Cena do filme 'Em Pedaços', de Fatih Akin
Atriz Diane Kruger vive mãe que perde o filho, interpretado por Rafael Santana, e o marido - Divulgação

Mas se em "Três Anúncios" o rancor é direcionado às instituições (a polícia), no longa alemão a ira se volta aos perpetradores do crime.

"Em Pedaços" acompanha Katja, uma alemã que perdeu o marido, um descendente de curdos, e o filho pequeno de ambos num atentado cometido por um grupo neonazista —grande inversão étnica quando comparada a obras americanas sobre terrorismo.

O diretor, o hamburguês filho de turcos Fatih Akin, já figurou numa lista de potenciais alvos elaborada por uma organização de neonazistas.

"Encarei aquilo como um elogio. Se estavam enfurecidos é porque eu devia ter feito tudo corretamente. Meu trabalho é incomodá-los", diz o diretor de filmes que em geral enfocam personagens migrantes, caso de "Soul Kitchen" e "Do Outro Lado".

Para o novo longa, Akin se inspirou nos autos do processo contra o NSU, grupo alemão de orientação hitlerista que cometeu uma série de assassinatos contra imigrantes no começo dos anos 2000.

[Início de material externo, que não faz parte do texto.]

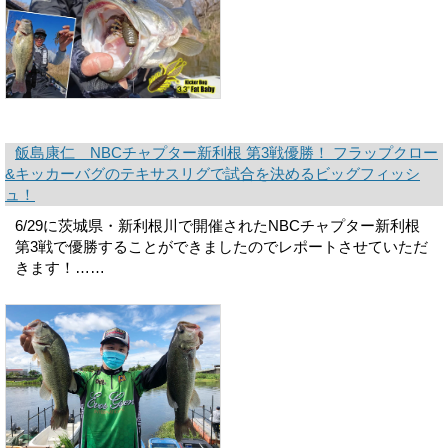
飯島康仁 NBCチャプター新利根 第3戦優勝！ フラップクロー
&キッカーバグのテキサスリグで試合を決めるビッグフィッシ
ュ！
6/29に茨城県・新利根川で開催されたNBCチャプター新利根
第3戦で優勝することができましたのでレポートさせていただ
きます！……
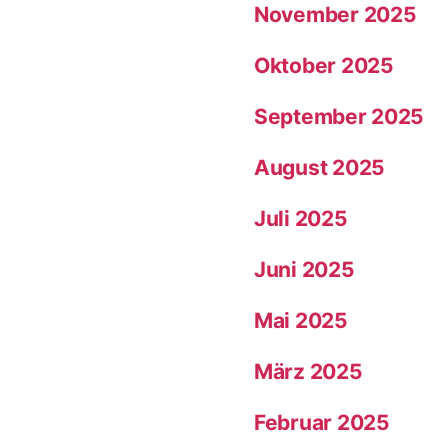
November 2025
Oktober 2025
September 2025
August 2025
Juli 2025
Juni 2025
Mai 2025
März 2025
Februar 2025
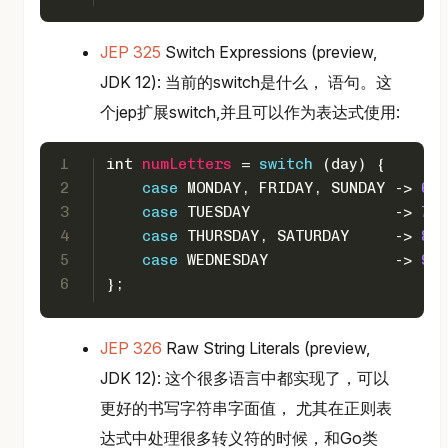
JEP 325
Switch Expressions (preview,
JDK 12): 当前的switch是什么， 语句。这
个jep扩展switch,并且可以作为表达式使用:
1
int
numLetters
=
switch
 (day) {
2
case
 MONDAY, FRIDAY, SUNDAY -> 
6
;
3
case
 TUESDAY                -> 
7
;
4
case
 THURSDAY, SATURDAY     -> 
8
;
5
case
 WEDNESDAY              -> 
9
;
6
};
JEP 326
Raw String Literals (preview,
JDK 12): 这个很多语言中都实现了，可以
更好的书写字符串字面值， 尤其在正则表
达式中处理很多转义符的时候，和Go类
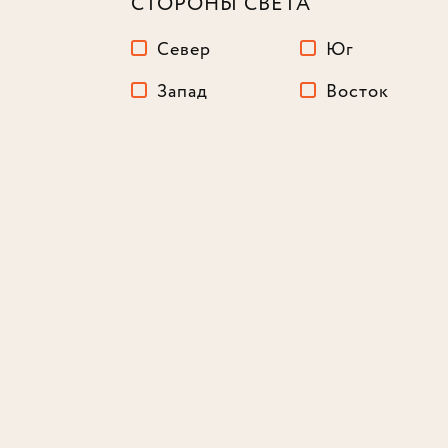
СТОРОНЫ СВЕТА
Север
Юг
Запад
Восток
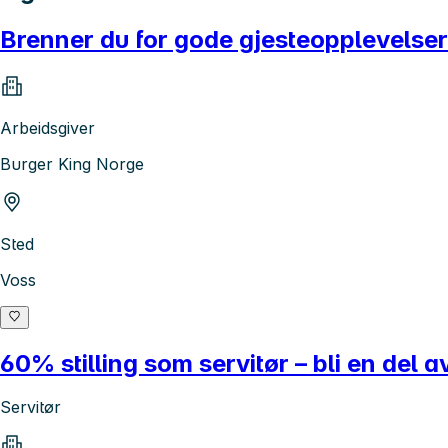
Brenner du for gode gjesteopplevelse
Arbeidsgiver
Burger King Norge
Sted
Voss
60% stilling som servitør – bli en del a
Servitør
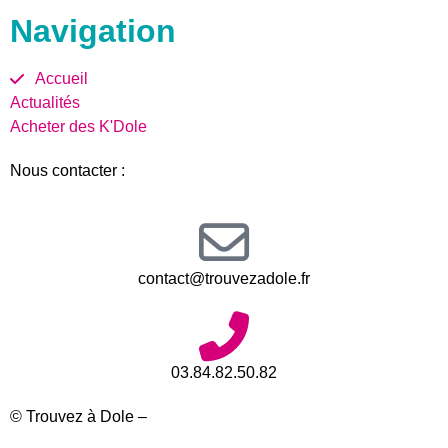
Navigation
Accueil
Actualités
Acheter des K'Dole
Nous contacter :
contact@trouvezadole.fr
03.84.82.50.82
© Trouvez à Dole –
Mentions légales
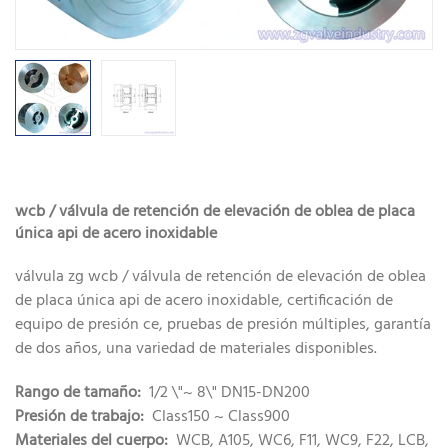
wcb / válvula de retención de elevación de oblea de placa
única api de acero inoxidable
válvula zg wcb / válvula de retención de elevación de oblea
de placa única api de acero inoxidable, certificación de
equipo de presión ce, pruebas de presión múltiples, garantía
de dos años, una variedad de materiales disponibles.
Rango de tamaño:
1/2 \"~ 8\" DN15-DN200
Presión de trabajo:
Class150 ~ Class900
Materiales del cuerpo:
WCB, A105, WC6, F11, WC9, F22, LCB,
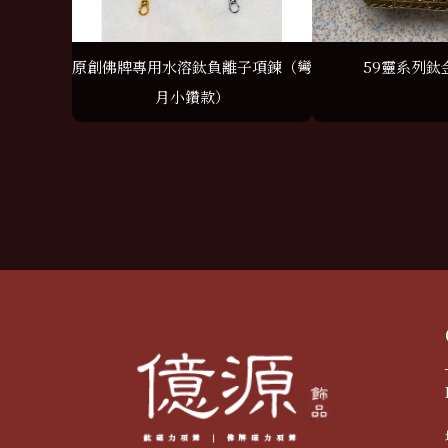
原創佛牌專用水溶鈦負離子項鍊（彎
59靈系列鈦
月小鑽款）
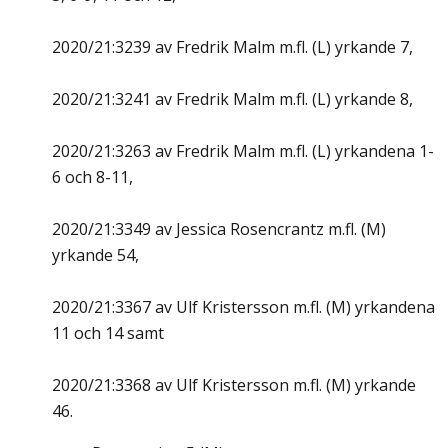
2020/21:3239 av Fredrik Malm m.fl. (L) yrkande 7,
2020/21:3241 av Fredrik Malm m.fl. (L) yrkande 8,
2020/21:3263 av Fredrik Malm m.fl. (L) yrkandena 1-
6 och 8-11,
2020/21:3349 av Jessica Rosencrantz m.fl. (M)
yrkande 54,
2020/21:3367 av Ulf Kristersson m.fl. (M) yrkandena
11 och 14 samt
2020/21:3368 av Ulf Kristersson m.fl. (M) yrkande
46.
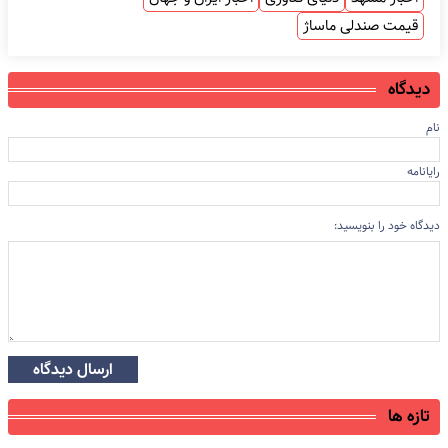
قیمت صندلی ماساژ
دیدگاه
نام
رایانامه
دیدگاه خود را بنویسید:
ارسال دیدگاه
تازه ها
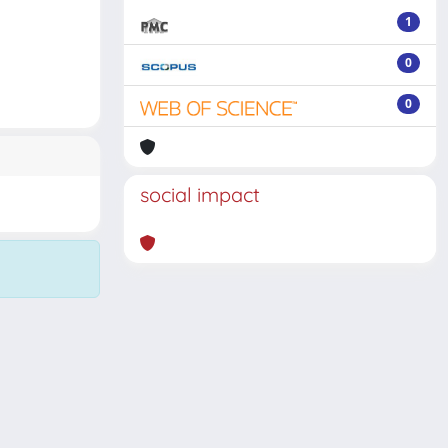
1
0
0
social impact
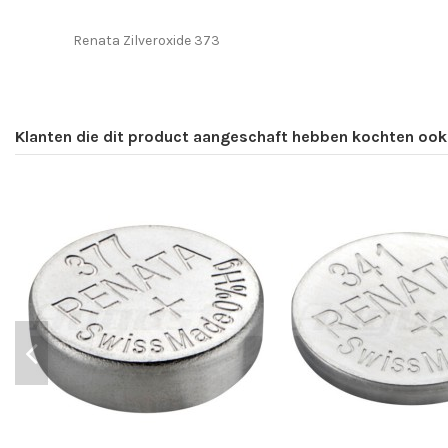
Renata Zilveroxide 373
Klanten die dit product aangeschaft hebben kochten ook.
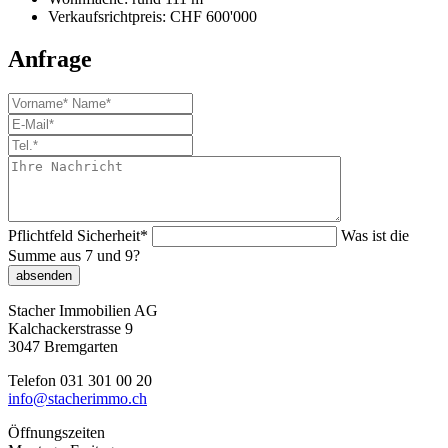
Verkaufsrichtpreis: CHF 600'000
Anfrage
Pflichtfeld
Sicherheit
*
Was ist die
Summe aus 7 und 9?
absenden
Stacher Immobilien AG
Kalchackerstrasse 9
3047 Bremgarten
Telefon 031 301 00 20
info@stacherimmo.ch
Öffnungszeiten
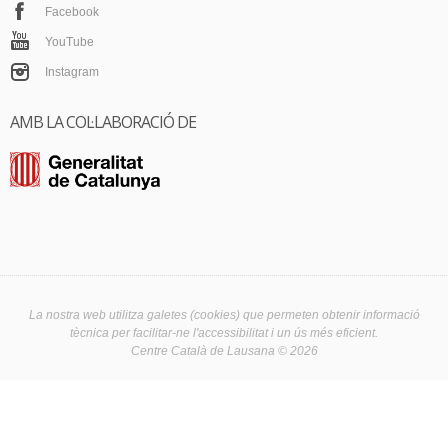
Facebook
YouTube
Instagram
AMB LA COL·LABORACIÓ DE
La nostra web utilitza galetes (cookies) que permeten obtenir informació
tècnica per facilitar-ne l'accessibilitat i un ús més eficient.
Centre Català de Lausana © 2026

"Mais do que acrescentar ao debate [sobre o neonazismo na Alemanha], espero que o filme crie um debate, que hoje não existe", disse o diretor à Folha, no último Festival de Cannes, em maio de 2017. "Há um escândalo político por trás disso."

Ele se refere às revelações, que vieram à tona em 2012, de que o serviço secreto alemão destruiu arquivos ligados ao grupo de supremacistas horas antes de ter que entregá-los à Justiça.

Para Akin, o nacionalismo alemão é "mais intenso" do que se leva a crer fora do país. "O número oficial já é grande, mas há subnotificações: casos de agressões que não são classificados como crimes de ódio."

O vaivém judicial ocupa parte considerável da história. E Akin deixa claro não acreditar firmemente no sistema jurídico de seu país. "Acredito na Justiça como parte fundamental da democracia. Seu poder, contudo, tem limites."

O roteiro se atém ao momento em que os tais limites se impõem, e a "ideia de uma justiça individual colide com a da oficial", como descreve Akin.

Vencedora do prêmio de melhor atriz em Cannes, Diane Kruger interpreta Katja, a mãe enlutada que opta por se vingar por conta própria. A temática assustou patrocinadores, diz Akin, e parte da crítica.

"Quando americanos ou coreanos fazem filmes sobre vingança, a motivação é pouco explorada. O que me interessava era explorar os estágios que levam alguém a essa atitude extrema."